Bujumbura (Burundi) le 10 septembre 2014 – Avocats Sans Frontières (ASF) appelle la justice burundaise à mettre fin aux multiples irrégularités qui bloquent depuis plus d’un an l’avancement de l’affaire de l’assassinat d’Ernest Manirumva. Cet appel suit le cinquième report de l’audience du 4 septembre dernier de la Cour suprême de Justice du Burundi pour examiner cette affaire emblématique. Alors que ce procès continue de s’enliser devant le plus haut tribunal du pays, la famille d’Ernest Manirumva, grand défenseur des droits humains, et l’ONG dans laquelle il œuvrait, l’Observatoire de lutte contre la corruption et les malversations économiques (OLUCOME), persévèrent dans leur quête de justice.

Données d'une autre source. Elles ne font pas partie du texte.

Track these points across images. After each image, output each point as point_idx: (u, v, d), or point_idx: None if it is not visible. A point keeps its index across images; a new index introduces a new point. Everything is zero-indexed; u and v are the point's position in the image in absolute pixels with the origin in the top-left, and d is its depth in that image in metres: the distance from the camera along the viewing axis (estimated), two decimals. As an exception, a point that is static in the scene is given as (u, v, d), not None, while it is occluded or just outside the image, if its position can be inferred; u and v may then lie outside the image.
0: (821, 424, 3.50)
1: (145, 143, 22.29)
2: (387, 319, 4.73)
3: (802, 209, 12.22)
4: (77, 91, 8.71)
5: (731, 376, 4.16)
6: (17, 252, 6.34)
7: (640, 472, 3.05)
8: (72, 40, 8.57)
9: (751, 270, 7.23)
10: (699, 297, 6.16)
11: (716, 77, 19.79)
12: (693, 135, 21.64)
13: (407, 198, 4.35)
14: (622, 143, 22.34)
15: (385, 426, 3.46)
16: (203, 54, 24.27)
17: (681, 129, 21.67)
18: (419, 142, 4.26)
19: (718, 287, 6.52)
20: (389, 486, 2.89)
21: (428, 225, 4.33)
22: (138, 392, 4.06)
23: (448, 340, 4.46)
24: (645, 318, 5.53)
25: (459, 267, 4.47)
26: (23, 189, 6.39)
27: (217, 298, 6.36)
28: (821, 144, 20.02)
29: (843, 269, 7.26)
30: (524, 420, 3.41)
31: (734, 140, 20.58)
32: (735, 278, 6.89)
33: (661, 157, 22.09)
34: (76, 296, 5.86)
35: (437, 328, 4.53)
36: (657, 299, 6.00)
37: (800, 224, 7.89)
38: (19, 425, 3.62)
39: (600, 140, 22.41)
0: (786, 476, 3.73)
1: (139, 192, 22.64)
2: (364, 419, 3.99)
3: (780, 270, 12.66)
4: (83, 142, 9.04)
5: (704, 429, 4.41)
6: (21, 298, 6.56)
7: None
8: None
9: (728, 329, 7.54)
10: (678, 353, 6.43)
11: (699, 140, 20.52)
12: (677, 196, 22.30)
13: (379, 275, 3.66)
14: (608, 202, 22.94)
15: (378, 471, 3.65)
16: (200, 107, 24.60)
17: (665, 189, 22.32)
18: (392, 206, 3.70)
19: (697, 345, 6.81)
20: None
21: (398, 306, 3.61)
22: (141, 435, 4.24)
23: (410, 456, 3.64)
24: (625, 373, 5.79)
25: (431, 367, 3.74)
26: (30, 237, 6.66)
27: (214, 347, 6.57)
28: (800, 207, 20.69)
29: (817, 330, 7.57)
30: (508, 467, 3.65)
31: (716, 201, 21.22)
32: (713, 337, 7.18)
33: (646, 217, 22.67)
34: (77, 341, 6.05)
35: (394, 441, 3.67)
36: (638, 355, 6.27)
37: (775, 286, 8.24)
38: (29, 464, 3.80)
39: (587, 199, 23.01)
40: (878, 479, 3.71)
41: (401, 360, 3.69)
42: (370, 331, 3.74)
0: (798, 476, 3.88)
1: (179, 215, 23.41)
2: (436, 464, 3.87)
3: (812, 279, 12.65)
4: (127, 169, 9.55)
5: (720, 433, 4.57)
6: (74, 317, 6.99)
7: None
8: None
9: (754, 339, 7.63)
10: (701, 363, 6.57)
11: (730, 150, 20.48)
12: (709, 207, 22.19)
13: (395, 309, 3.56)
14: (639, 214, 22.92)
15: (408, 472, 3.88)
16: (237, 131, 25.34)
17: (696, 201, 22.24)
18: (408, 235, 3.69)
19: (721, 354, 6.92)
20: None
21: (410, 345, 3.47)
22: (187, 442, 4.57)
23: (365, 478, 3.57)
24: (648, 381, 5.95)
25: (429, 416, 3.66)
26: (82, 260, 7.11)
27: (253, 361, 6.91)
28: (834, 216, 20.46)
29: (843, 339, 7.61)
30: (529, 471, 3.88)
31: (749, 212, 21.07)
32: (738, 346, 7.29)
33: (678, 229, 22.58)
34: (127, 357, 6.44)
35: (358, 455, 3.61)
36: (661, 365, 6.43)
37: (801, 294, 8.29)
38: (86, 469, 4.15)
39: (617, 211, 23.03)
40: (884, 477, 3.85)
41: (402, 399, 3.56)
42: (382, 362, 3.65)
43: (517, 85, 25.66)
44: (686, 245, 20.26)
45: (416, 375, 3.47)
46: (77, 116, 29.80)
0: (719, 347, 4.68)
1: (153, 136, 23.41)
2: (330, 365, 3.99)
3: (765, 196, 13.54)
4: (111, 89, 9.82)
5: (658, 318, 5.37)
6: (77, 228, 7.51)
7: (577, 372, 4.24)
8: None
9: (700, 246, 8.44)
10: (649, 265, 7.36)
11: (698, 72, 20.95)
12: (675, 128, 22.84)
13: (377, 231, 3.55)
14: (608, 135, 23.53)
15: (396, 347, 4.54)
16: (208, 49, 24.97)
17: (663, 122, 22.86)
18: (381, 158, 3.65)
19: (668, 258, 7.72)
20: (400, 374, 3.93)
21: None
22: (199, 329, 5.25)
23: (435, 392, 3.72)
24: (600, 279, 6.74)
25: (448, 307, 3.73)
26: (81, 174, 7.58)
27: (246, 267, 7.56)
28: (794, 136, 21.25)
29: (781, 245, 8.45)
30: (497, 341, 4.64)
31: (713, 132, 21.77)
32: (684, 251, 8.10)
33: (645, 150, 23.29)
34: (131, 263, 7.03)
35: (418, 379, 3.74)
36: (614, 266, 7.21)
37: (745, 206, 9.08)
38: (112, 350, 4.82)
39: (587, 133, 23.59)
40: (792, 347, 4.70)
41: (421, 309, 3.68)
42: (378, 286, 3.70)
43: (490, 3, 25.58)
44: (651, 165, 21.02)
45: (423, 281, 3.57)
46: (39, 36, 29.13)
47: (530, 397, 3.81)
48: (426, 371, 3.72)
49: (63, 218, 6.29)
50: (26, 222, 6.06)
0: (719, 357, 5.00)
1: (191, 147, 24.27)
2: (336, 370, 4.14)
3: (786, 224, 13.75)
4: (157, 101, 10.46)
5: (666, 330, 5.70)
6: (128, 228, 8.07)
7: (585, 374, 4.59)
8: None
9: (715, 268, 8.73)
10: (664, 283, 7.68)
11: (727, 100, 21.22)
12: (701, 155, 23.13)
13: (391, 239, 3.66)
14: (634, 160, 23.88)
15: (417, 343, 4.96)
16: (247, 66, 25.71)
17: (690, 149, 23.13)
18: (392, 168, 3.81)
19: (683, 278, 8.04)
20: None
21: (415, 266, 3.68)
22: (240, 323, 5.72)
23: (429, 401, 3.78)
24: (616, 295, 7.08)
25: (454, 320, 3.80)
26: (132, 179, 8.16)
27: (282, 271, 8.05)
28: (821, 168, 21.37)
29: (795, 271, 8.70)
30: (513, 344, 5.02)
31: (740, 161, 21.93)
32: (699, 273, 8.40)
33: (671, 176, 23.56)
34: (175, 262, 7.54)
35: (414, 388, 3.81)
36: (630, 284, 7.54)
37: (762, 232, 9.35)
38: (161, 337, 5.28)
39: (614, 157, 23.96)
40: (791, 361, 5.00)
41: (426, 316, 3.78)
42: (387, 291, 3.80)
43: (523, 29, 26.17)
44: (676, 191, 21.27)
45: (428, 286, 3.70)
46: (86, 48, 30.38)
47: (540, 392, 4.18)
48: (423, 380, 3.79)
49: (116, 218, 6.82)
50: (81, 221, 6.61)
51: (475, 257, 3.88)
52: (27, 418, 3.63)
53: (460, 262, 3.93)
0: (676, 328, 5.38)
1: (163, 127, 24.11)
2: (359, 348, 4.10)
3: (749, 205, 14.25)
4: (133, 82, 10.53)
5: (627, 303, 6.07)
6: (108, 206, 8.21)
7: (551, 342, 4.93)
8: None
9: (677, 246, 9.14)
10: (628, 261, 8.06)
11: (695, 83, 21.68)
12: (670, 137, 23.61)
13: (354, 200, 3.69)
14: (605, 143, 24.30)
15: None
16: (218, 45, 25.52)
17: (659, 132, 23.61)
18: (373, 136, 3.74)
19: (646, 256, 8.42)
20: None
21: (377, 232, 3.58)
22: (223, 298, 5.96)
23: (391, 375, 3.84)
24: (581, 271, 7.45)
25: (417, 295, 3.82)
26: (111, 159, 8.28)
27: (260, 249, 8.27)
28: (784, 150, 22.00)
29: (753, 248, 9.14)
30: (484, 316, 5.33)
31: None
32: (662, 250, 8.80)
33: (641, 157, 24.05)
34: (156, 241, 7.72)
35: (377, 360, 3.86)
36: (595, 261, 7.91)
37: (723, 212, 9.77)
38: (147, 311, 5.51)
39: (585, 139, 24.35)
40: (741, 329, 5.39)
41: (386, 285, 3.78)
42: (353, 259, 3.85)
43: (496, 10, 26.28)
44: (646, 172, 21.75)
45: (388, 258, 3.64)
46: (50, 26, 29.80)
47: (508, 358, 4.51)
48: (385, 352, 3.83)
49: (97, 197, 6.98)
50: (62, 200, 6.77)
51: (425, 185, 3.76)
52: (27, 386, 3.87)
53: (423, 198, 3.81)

L’assassinat d’Ernest Manirumva le 9 avril 2009 a donné lieu à l’un des procès les plus suivis des dernières années au Burundi. Le premier jugement ordonné par le Tribunal de Grande Instance de Bujumbura en mai 2012 a été fort critiqué tant par la société civile burundaise que par les accusés et les parties civiles. Tous s’entendaient alors pour exiger des mesures d’enquête complémentaires afin d’identifier les vrais responsables du crime. Le jugement en appel rendu en janvier 2013 n’a pas non plus su répondre à ces attentes. Les parties civiles ainsi que certains prévenus ont donc déposé un pourvoi en cassation en juin 2013.
Or, depuis novembre 2013, le dossier a été fixé en audience publique par la Cour suprême de Justice du Burundi à pas moins de cinq reprises et ces audiences ont toutes été remises à des dates ultérieures. La Cour a systématiquement négligé les démarches visant à assurer la bonne préparation des audiences et à permettre à toutes les parties concernées d’être présentes. La dernière audience publique de la semaine dernière a connu le même sort.

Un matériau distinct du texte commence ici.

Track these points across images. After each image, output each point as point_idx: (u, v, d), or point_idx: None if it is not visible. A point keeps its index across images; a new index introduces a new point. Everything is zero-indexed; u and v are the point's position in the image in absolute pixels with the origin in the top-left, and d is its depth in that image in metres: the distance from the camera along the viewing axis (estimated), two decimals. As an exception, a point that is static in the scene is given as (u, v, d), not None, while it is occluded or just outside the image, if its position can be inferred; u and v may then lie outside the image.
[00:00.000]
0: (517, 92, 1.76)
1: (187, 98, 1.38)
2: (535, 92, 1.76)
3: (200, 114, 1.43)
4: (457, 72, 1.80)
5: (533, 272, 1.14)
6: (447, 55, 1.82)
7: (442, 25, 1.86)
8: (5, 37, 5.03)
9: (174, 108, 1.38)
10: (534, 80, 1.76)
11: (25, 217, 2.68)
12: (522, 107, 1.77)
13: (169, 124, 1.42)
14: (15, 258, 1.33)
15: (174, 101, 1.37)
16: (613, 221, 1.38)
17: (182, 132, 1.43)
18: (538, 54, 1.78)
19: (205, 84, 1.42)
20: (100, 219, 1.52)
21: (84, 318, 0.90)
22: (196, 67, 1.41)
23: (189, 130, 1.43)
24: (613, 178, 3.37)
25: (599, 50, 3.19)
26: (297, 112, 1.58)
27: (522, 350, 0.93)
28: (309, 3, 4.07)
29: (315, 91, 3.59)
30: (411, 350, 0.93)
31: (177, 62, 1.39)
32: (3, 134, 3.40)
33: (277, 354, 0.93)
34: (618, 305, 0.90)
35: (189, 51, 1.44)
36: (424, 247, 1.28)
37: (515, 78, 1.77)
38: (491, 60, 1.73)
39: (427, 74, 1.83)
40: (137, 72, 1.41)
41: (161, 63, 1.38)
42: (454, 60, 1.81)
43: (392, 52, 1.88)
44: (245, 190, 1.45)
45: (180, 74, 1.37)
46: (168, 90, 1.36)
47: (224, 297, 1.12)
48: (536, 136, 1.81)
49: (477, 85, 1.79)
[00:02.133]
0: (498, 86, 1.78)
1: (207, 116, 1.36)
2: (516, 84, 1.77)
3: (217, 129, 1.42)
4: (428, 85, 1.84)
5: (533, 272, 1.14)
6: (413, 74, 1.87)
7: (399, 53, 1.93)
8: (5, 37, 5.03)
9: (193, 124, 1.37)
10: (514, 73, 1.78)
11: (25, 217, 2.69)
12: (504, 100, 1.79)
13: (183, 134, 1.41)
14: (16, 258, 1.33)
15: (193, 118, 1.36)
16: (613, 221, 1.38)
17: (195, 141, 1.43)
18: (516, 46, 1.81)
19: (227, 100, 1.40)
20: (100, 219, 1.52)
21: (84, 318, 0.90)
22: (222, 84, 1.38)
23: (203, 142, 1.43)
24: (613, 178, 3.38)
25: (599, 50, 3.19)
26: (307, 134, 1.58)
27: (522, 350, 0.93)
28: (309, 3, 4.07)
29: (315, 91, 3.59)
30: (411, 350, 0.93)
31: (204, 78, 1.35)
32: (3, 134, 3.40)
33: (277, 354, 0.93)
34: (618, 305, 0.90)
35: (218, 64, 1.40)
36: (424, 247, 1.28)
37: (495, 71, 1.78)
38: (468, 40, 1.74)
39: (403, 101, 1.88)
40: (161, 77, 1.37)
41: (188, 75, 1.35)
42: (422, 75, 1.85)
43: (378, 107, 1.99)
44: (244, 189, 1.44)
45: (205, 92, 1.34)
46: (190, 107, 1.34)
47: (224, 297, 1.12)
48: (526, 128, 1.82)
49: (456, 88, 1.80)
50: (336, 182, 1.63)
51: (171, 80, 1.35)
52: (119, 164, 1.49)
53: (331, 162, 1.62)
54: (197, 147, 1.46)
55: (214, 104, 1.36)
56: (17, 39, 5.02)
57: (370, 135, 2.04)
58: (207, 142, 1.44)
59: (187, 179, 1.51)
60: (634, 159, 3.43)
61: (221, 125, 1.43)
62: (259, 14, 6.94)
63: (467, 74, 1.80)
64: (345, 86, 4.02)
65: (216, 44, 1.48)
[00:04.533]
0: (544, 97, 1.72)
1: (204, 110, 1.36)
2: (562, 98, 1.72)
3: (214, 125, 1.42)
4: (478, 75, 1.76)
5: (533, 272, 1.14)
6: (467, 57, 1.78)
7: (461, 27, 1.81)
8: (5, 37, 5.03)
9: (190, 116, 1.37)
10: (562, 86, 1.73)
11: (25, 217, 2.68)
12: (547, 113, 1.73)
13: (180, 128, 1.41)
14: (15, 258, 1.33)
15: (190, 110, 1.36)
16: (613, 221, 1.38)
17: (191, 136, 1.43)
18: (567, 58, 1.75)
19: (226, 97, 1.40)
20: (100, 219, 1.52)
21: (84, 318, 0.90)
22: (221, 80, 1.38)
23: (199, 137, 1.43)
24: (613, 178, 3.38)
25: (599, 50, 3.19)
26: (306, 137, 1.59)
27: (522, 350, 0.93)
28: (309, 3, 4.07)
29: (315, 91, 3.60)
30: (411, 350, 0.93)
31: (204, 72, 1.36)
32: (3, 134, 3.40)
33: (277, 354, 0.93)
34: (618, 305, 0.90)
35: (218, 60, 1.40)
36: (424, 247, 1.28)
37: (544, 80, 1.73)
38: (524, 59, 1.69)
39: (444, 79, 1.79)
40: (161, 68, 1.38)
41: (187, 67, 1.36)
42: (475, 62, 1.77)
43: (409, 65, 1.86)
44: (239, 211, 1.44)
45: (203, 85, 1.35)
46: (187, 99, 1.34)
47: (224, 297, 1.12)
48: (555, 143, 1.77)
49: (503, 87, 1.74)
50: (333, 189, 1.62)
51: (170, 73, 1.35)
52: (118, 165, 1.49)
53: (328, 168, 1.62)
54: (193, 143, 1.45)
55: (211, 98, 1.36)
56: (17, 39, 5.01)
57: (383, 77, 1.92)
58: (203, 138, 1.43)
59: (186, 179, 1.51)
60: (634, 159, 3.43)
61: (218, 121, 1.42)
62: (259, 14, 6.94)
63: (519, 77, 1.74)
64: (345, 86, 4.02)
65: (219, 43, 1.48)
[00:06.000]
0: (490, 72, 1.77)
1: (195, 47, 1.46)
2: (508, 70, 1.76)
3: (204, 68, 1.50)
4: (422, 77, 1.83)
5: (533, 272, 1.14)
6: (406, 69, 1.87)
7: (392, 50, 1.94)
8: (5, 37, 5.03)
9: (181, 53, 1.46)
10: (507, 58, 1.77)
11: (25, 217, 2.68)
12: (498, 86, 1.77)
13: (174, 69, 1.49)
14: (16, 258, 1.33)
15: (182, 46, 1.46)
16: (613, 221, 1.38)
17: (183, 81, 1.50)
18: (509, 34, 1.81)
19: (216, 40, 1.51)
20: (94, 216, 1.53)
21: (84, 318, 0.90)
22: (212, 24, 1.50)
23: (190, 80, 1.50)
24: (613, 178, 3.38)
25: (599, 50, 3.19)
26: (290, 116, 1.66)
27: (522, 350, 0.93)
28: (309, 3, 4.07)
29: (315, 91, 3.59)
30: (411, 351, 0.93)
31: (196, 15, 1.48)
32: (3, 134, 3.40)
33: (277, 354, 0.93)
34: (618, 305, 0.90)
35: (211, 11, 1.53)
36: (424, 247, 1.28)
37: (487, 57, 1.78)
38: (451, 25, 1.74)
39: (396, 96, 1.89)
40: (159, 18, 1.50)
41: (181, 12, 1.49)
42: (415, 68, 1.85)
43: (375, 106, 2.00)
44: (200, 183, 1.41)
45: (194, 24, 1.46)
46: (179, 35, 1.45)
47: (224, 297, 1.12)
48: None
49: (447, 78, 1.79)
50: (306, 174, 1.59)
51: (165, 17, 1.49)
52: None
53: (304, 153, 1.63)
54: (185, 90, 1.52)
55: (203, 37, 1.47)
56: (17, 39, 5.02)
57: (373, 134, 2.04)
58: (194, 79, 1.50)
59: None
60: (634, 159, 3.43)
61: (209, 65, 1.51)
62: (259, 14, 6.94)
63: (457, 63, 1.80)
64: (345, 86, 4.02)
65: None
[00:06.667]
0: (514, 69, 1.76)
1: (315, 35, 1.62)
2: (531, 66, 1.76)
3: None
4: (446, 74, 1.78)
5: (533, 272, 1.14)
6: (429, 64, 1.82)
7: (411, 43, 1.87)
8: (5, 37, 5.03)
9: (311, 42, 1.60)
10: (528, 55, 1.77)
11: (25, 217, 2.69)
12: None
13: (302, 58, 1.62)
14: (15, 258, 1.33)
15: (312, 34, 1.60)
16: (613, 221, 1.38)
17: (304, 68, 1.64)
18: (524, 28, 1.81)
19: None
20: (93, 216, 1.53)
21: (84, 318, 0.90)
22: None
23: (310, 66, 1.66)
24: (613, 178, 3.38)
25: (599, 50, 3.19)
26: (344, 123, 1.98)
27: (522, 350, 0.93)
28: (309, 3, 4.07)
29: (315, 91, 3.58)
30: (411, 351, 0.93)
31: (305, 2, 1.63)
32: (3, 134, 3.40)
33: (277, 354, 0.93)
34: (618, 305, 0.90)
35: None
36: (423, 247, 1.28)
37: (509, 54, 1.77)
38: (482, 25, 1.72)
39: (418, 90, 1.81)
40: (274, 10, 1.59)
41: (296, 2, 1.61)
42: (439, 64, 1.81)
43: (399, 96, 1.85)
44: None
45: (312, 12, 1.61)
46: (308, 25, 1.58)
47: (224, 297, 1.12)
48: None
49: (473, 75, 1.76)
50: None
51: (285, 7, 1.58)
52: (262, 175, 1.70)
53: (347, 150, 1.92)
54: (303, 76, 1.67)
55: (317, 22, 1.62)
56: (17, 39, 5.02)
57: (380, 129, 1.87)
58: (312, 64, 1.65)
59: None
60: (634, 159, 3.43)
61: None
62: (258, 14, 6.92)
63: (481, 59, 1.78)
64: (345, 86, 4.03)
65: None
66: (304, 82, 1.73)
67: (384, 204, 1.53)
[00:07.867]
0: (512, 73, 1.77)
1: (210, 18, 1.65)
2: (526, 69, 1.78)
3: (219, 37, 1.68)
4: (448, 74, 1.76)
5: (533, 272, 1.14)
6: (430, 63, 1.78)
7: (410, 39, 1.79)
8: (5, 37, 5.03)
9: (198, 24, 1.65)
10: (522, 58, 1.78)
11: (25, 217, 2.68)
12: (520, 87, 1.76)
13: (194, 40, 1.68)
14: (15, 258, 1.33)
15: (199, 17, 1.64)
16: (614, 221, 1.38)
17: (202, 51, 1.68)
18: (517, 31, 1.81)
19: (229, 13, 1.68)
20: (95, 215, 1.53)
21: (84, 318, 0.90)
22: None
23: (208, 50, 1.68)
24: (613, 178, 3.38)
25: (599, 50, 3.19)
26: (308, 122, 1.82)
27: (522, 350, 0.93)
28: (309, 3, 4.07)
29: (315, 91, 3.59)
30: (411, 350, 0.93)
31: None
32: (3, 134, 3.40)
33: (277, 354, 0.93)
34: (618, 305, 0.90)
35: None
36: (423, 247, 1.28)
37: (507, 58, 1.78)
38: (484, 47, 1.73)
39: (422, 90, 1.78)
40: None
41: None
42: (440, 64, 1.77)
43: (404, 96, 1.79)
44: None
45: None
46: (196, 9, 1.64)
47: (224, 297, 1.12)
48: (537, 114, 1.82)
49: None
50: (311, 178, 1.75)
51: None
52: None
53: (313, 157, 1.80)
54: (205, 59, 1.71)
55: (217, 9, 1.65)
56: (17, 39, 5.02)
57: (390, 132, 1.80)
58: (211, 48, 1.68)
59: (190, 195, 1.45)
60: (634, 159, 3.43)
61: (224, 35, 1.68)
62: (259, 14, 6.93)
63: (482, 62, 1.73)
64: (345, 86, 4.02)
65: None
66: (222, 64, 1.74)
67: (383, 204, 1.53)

« Ces irrégularités de procédure qui empêchent le dossier de suivre son cours normal se multiplient », constate Céline Lemmel, Chef de mission ASF au Burundi. « Les tribunaux doivent préparer les audiences de manière à ce que la justice soit rendue de façon équitable, tant pour les victimes que pour les prévenus, et ce dans des délais raisonnables », rappelle-t-elle.

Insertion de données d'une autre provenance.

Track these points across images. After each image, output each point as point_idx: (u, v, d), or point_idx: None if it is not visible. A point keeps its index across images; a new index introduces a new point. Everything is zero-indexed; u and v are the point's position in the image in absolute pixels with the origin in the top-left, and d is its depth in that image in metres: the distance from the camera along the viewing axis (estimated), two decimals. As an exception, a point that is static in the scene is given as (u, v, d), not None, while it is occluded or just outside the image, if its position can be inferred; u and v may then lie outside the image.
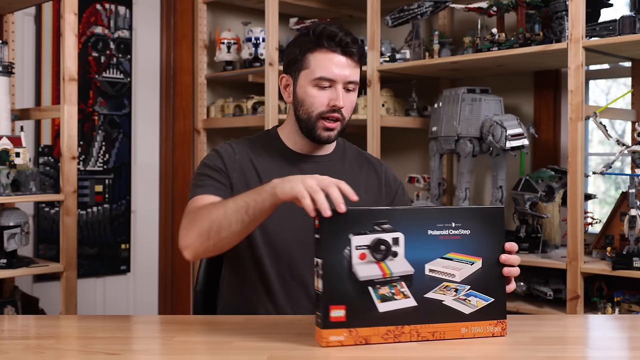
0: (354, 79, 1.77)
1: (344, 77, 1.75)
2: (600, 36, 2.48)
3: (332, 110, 1.76)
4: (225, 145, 1.85)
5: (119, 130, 3.55)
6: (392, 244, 1.41)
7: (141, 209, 3.65)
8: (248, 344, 1.47)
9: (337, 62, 1.75)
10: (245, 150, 1.84)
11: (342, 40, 1.74)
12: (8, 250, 2.53)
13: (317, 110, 1.76)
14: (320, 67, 1.75)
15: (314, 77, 1.75)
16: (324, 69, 1.75)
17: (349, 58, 1.76)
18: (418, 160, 3.61)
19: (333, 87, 1.76)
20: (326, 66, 1.74)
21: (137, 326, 1.74)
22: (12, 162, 2.51)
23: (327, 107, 1.76)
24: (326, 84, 1.75)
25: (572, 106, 2.50)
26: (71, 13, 2.58)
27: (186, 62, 3.65)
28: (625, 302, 2.55)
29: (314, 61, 1.76)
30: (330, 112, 1.76)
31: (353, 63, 1.77)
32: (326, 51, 1.75)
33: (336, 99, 1.75)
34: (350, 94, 1.79)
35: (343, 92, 1.76)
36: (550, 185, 2.79)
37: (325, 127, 1.78)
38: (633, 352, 1.52)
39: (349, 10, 3.68)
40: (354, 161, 1.93)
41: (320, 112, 1.76)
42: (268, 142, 1.88)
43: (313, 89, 1.76)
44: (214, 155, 1.83)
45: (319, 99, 1.76)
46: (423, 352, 1.42)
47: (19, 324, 1.80)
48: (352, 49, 1.75)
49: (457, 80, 3.43)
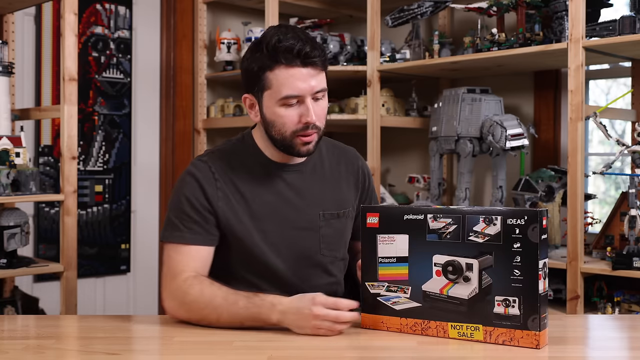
0: (321, 87, 1.66)
1: (311, 89, 1.64)
2: (600, 36, 2.48)
3: (306, 126, 1.66)
4: (203, 168, 1.73)
5: (119, 130, 3.54)
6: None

Après plus de cinq ans de procédures judiciaires, les parties civiles au procès Manirumva s’impatientent à obtenir justice. « Le recours pendant devant la Cour Suprême est capital. Il vise à examiner une série d’éléments d’insatisfaction relevés dans le cadre de l’appel, comme l’absence d’équité des débats pour les parties civiles et l’absence de motivation de la cour quant aux refus de leurs demandes », précise la Chef de mission d’ASF.
L’enjeu du procès Manirumva est important pour les parties au procès, mais aussi pour les défenseurs des droits humains qui poursuivent leur travail au Burundi et attendent impatiemment des réponses de la justice burundaise. C’est pourquoi ASF appelle les autorités judicaires burundaises à mettre un terme aux délais récurrents et aux irrégularités dans l’examen de cette affaire ; la bonne tenue de la prochaine audience publique doit être assurée, et ce dans le strict respect du devoir de diligence à l’égard de toutes les parties au procès.